Investors are being advised to remain calm with their crypto and act with caution as inflation rates rise to 10.4% in the UK. Inflation in the UK has risen 0.3% since January as a result of the hike in food, clothing, hospitality prices and several other factors.
The experts at the crypto trading guide, Trading Browser, have provided investors with some insight into what the rising inflation rates could mean for their crypto portfolios and future investments.
Why do crashes happen?
Crypto crashes have mainly to do with insufficient liquidity from coins on cryptocurrency exchanges during larger sell-off periods. Once the price starts to fall, the lack of buying support amplifies the fall. Since there are no buy orders to absorb the sell orders, the coins will free-fall until the bulk of the sellers has sold, causing a crash.
Try not to panic
Turbulence in the crypto market can lead a lot of people to panic and sell their coins. This action can cause values to drop heavily which causes a conundrum for many investors.
Investors can either decide to sell more or buy into the dip and reap the rewards in the future. It’s best to consider the options before trading emotionally. Think about whether the personal crypto journey is for the long-term or the short-term, and access any decisions accordingly.
Cryptos as commodities
Just like precious metals, Bitcoin and some other cryptos can be viewed as commodities. The price of these particular coins is driven by supply and demand. This is useful to know when analysing the market when supply is low, demand is high — this may appear to be common knowledge but it can often be forgotten.
As a general rule, during times of uncertainty in the market investors seek out security in order to protect their assets. It’s important to remember this because people are likely to pull money out of cryptocurrency or sell up completely, which can in turn drive the value of the cryptocurrency down. Cryptocurrency doesn’t yet have a long-standing history alongside inflation.

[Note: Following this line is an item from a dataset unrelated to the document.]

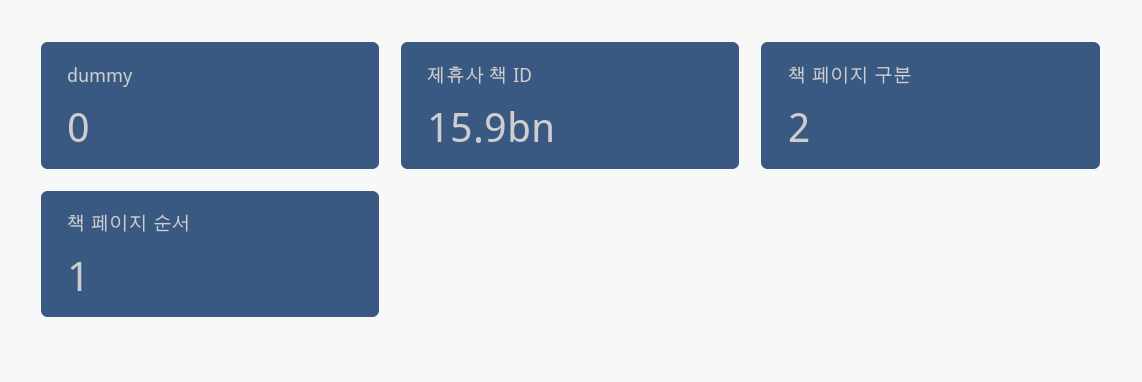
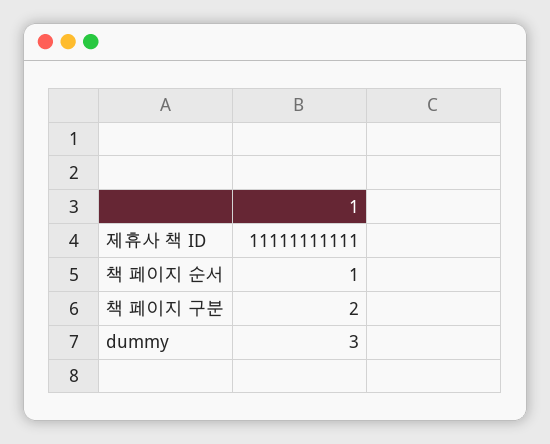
dummy: 0 -> 3
제휴사 책 ID: 15900000000 -> 11111111111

Staying on top of the general news as well as crypto news is the key to helping investors make more informed decisions about their crypto. Cryptocurrency doesn’t yet have a long-standing history alongside inflation, so many people can become worried about losing money during these times. Seeking security in more stable investments like diversified index funds might be advisable if this worry is consistent.
A spokesperson for Trading Browser said: “When there are shifts in the economy and government policy, this could have an effect on investments and holdings.

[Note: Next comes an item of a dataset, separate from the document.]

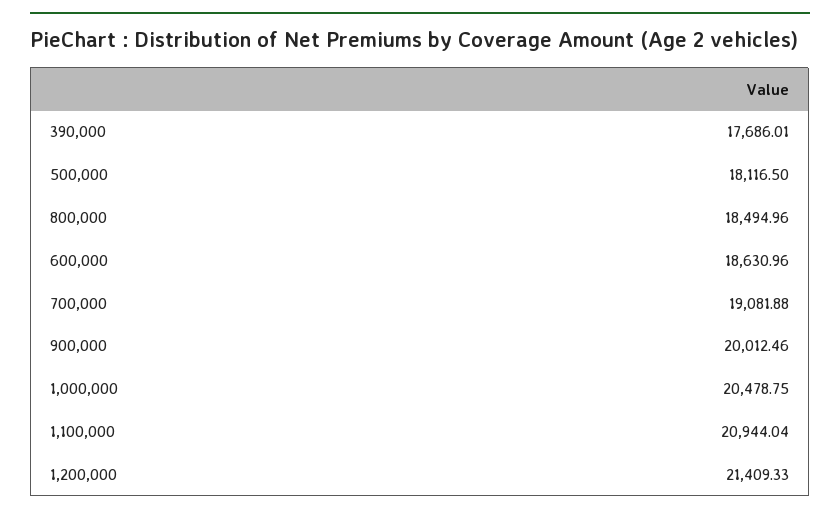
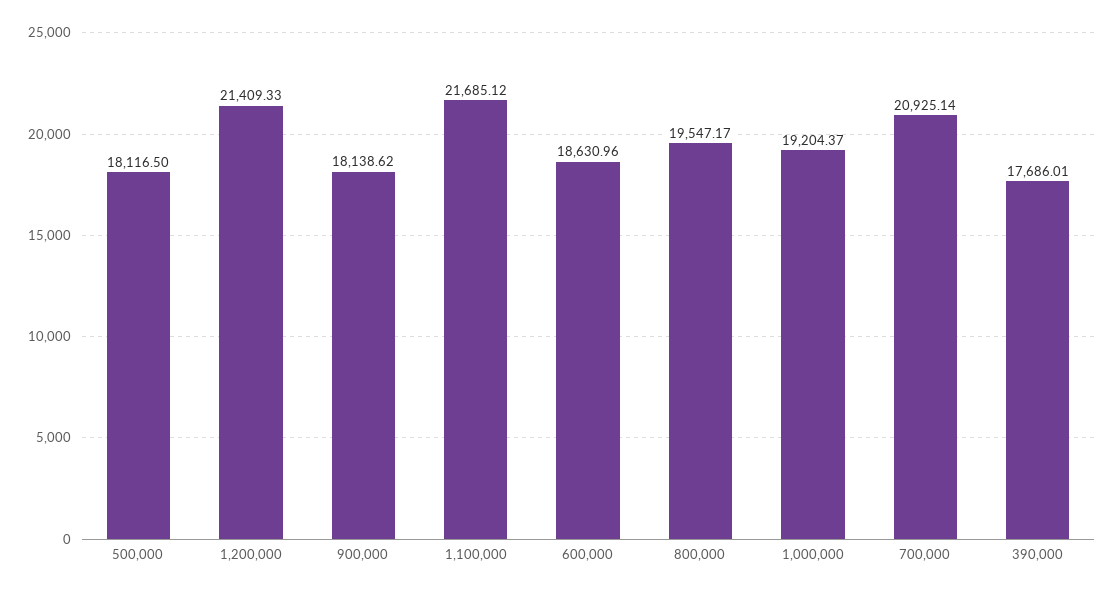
800,000: 18494.96 -> 19547.17
700,000: 19081.88 -> 20925.14
900,000: 20012.46 -> 18138.62
1,000,000: 20478.75 -> 19204.37
1,100,000: 20944.04 -> 21685.12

“The positive to these inflationary changes is that cryptocurrencies are not actual currency and therefore it doesn’t respond to pressures in the same way.
“But this also means the crypto market can be very unpredictable and due to it being relatively new in comparison to inflation history, it’s hard to say what might happen next.
“In general commodities like gold, raw materials and agricultural products can be a primary driver for inflation. Especially in the UK right now, the rise in costs can scare investors and cause market fluctuation.
“However, during these turbulent times, we urge investors to remain calm and make informed decisions away from the heat of emotion.
“Ultimately there is no real way to predict the market or economic events for that matter. It’s all about gathering as much information as possible to try and make informed decisions to protect you and your crypto.”